Il messaggio profetico del Cardinale
Il funerale si svolge nella Cattedrale di Palermo, in un clima di dolore e di rabbia repressa. Il Vescovo ausiliare, Mons. Angelo Cella, legge un messaggio del Cardinale Salvatore Pappalardo che suona come un atto di accusa verso lo Stato: “L’uomo forte che ha sfidato la morte per risanare questo nostro mondo malato di sopraffazione e di disonesti profitti”.
Ma sono le parole successive a colpire nel segno: “Se le strutture creassero più difese al cittadino in pericolo, questo fratello non sarebbe morto”. Un j’accuse durissimo sull’assenza dello Stato, l’isolamento di chi aveva scelto di fare semplicemente il proprio dovere.
L’eredità di un delitto irrisolto
A distanza di quarantaquattro anni, l’omicidio di Gaetano Costa resta ancora senza colpevoli identificati. Le indagini hanno confermato la matrice mafiosa del delitto e il contesto della “zona grigia” tra mafia, affari e politica, ma manca una piena verità giudiziaria. Un’ingiustizia che si aggiunge al torto di una memoria pubblica che sembra aver dimenticato troppo in fretta il suo sacrificio.
Lo Stato ha conferito a Costa la Medaglia d’oro al merito civile, un riconoscimento postumo che suona quasi come una richiesta di perdono per averlo lasciato solo quando era in vita. Ma le onorificenze non bastano a riparare il vuoto di una società che non ha saputo proteggerlo e che oggi fatica a ricordarlo.
È questo il paradosso più amaro della storia di Gaetano Costa: mentre altri magistrati uccisi dalla mafia sono diventati simboli, icone della lotta alla criminalità organizzata, il suo nome resta confinato nelle cronache specialistiche. Pochi libri lo citano, raramente compare nei programmi scolastici, le commemorazioni pubbliche lo dimenticano sistematicamente.

Eppure, come sottolinea chi ha studiato la sua figura, l’esempio di Costa è forse il più puro tra quelli dei servitori dello Stato caduti per mano mafiosa. Non cercava la gloria, non ambiva ai riflettori, non si poneva come eroe. Voleva semplicemente che cittadini e magistrati facessero il proprio dovere, con la consapevolezza che questo dovere poteva costare la vita.
A distanza di quasi mezzo secolo, la lezione di Gaetano Costa mantiene una drammatica attualità. La sua intuizione sulla necessità di colpire i patrimoni criminali è diventata il cardine della moderna legislazione antimafia. La sua denuncia dei legami tra crimine organizzato, affari e politica è ancora il cuore delle più importanti inchieste giudiziarie.

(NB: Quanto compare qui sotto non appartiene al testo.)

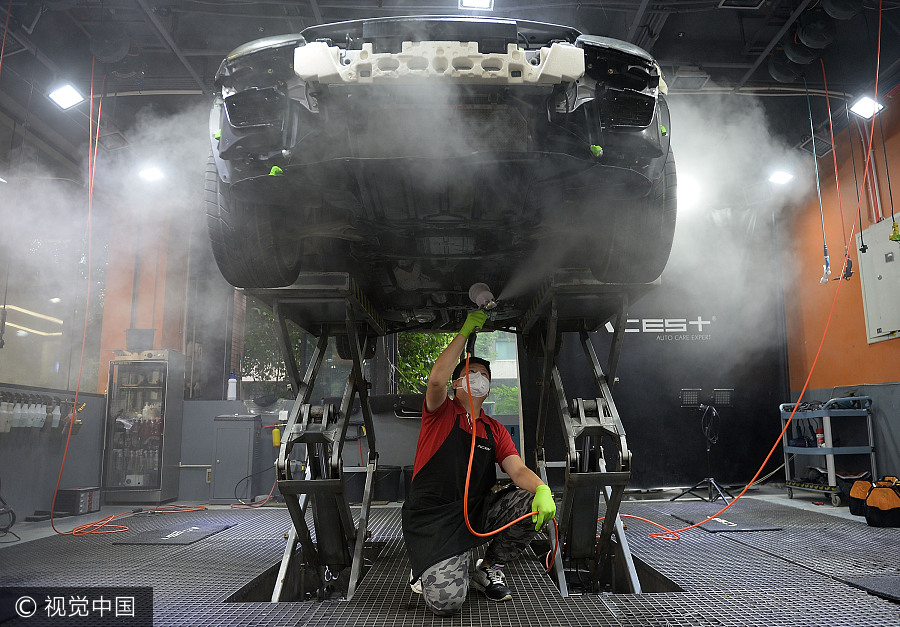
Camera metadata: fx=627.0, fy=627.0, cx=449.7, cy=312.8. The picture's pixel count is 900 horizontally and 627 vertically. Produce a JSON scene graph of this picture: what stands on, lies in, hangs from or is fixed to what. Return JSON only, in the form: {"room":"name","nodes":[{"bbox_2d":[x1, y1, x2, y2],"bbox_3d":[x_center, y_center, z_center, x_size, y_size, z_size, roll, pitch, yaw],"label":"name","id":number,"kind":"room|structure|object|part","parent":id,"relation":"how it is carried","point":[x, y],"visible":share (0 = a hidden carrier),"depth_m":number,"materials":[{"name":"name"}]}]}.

Ma soprattutto, il suo esempio di rigore morale e di coraggio civile rappresenta un faro per una società che spesso sembra aver smarrito il senso del dovere pubblico. In un’epoca in cui la corruzione dilaga e l’illegalità sembra normalizzata, ricordare Gaetano Costa significa richiamare tutti – magistrati, politici, cittadini – a quella responsabilità individuale che è il fondamento di ogni democrazia.
Costa non voleva eroi ma uomini giusti. Non cercava martiri ma servitori dello Stato. Non chiedeva gloria ma coerenza. È forse per questo che la sua memoria è stata rimossa: perché il suo esempio è troppo scomodo per una società che ha imparato a convivere con il compromesso e l’ambiguità.
Ricordare Gaetano Costa oggi significa riaffermare che esistono valori non negoziabili, che il dovere viene prima della convenienza, che la giustizia vale più della vita stessa. Una lezione che questo Paese non può permettersi di dimenticare, soprattutto nei momenti in cui la tentazione dell’indifferenza sembra prevalere sulla forza della memoria.